Nobody seemed at all comfortable in their roles and the audience began to hoot with laughter when Milligan's slipper inadvertently went spinning across the stage into the stalls. That was the end of Spike's playing straight. The audience demanded a clown, he became a clown. When he forgot his words, or disapproved of them, he simply made up what he felt to be more appropriate ones. That night there were no riotous first night celebrations and most of the cast seemed to go home stunned. The following night Milligan began to ad lib in earnest. The text of the show began to change drastically. The cast were bedevilled and shaken but they went along with him ... Incredibly, the show began to resolve itself. The context changed completely. It was turned upside down and inside out. Cues and lines became irrelevant as Milligan verbally rewrote the play each night. By the end of the week, the play had changed beyond recognition” The changes provoked the comment 'the man is a genius. He must be a genius—it's the only word for him. He's impossible—but he's a genius!'.

Bernard Miles described Milligan as:

a man of quite extraordinary talents...a visionary who is out there alone, denied the usual contacts simply because he is so different he can't always communicate with his own species....

Richard Lester:

I've seen very few moments of genius in my life but I witnessed one with Spike .... He had brought around a silent cartoon and asked [me] if my P.A. took shorthand. She said she did. .... It was a ten-minute cartoon and Spike could only have seen it once, if that. He ad-libbed the commentary for it and it was perfect. I was open-mouthed at the raw comedy creation in front of me.

 

Thus although I have put him in the performer category he might be better thought of as a genius.

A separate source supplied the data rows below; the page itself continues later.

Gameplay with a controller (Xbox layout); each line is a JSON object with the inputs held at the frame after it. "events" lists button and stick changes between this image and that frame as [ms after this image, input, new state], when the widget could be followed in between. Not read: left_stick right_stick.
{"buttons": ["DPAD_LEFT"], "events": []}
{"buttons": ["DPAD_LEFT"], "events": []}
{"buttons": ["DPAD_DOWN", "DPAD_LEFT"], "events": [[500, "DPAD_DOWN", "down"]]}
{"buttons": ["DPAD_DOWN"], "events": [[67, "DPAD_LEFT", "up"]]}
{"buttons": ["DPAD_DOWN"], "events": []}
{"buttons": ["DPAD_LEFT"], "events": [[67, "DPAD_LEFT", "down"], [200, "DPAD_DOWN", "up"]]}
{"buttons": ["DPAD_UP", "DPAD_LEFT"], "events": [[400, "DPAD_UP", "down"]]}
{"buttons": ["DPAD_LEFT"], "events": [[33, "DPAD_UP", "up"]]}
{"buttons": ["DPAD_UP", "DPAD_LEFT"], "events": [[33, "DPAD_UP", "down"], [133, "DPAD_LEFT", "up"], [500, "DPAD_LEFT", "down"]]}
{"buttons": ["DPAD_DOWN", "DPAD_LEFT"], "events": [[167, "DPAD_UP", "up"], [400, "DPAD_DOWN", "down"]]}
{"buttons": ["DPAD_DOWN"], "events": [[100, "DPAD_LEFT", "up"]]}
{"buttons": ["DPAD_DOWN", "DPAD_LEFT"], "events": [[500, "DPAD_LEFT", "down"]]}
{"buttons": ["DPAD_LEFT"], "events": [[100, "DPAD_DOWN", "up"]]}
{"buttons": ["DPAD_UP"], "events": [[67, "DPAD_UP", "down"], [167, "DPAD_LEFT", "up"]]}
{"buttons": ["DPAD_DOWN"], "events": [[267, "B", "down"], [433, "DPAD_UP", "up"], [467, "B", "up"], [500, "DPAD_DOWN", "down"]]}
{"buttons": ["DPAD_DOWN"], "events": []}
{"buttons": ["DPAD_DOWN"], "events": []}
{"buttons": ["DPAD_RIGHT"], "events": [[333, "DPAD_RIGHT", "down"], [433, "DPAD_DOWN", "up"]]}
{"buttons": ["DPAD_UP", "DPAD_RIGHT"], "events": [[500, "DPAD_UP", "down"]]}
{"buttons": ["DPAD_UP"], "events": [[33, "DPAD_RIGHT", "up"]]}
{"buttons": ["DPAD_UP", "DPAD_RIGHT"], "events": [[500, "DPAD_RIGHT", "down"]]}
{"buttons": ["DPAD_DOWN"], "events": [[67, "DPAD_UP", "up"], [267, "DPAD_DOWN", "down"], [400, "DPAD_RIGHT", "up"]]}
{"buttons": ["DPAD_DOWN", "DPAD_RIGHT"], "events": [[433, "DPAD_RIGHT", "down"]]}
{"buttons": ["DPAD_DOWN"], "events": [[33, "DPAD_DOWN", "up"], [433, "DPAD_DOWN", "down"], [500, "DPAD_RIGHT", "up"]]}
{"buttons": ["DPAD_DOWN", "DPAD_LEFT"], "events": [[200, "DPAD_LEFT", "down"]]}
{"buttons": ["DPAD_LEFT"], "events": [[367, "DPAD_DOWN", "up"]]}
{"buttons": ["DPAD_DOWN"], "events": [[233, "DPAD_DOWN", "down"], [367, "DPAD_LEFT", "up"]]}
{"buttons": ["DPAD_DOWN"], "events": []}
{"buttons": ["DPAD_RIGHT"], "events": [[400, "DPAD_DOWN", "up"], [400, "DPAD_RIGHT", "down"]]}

Even late in life, Milligan's black humour had not deserted him. After the death of Harry Secombe from cancer, he said, "I'm glad he died before me, because I didn't want him to sing at my funeral."

Milligan died from kidney failure, at the age of 83, at his home in Rye, East Sussex. He had wanted his headstone to bear the words "I told you I was ill." but the Chichester diocese refused to allow this epitaph. A compromise was reached with the Irish translation, "Dúirt mé leat go raibh mé breoite", and, additionally in English, "Love, light, peace".

References

Four of Spike's children have collaborated with documentary makers on a programme called I Told You I Was Ill: The Life and Legacy of Spike Milligan (2005), which also has an accompanying website.